First genotype-phenotype study reveals HLA-DQβ1 insertion heterogeneity in high-resolution manometry achalasia subtypes

Abstract

Background: Achalasia is a primary oesophageal motility disorder. Although aetiology remains mainly unknown, a genetic risk variant, rs28688207 in HLA-DQB1, showed strong achalasia association suggesting involvement of immune-mediated processes in the pathogenesis. High-resolution manometry recognises three types of achalasia. The aim of our study was to perform the first genotype-phenotype analysis investigating the frequency of rs28688207 across the high-resolution manometry subtypes.
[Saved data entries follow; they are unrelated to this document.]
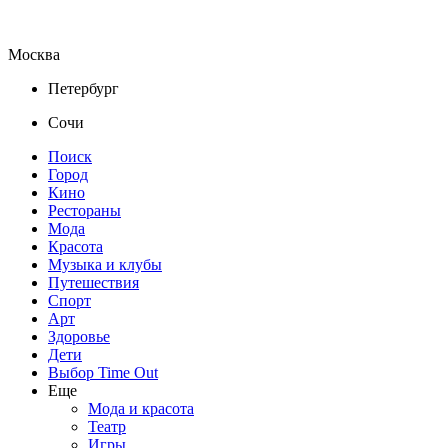
Москва
Петербург
Сочи
Поиск
Город
Кино
Рестораны
Мода
Красота
Музыка и клубы
Путешествия
Спорт
Арт
Здоровье
Дети
Выбор Time Out
Еще
Мода и красота
Театр
Игры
Methods: This was a cross-sectional retrospective study. Achalasia patients from tertiary centres in the Czech Republic (n = 163), Germany (n = 114), Greece (n = 70) and controls were enrolled. All subjects were genotyped for the rs28688207 insertion. The Kruskal–Wallis test was used for the genotype-phenotype analysis. Results: A total of 347 achalasia patients (type I – 89, II – 210, III – 48) were included. The overall frequency of the rs28688207 was 10.3%. The distribution of the insertion was significantly different across the high-resolution manometry subtypes (p = 0.038), being most prevalent in type I (14.6%), followed by type II (9.5%) and III (6.3%). Conclusion: The frequency of the HLA-DQB1 insertion differs among high-resolution manometry achalasia subtypes. The insertion is most prevalent in type I, suggesting that immune-mediated mechanisms triggered by the insertion may play a more prominent role in the pathogenesis of this subtype.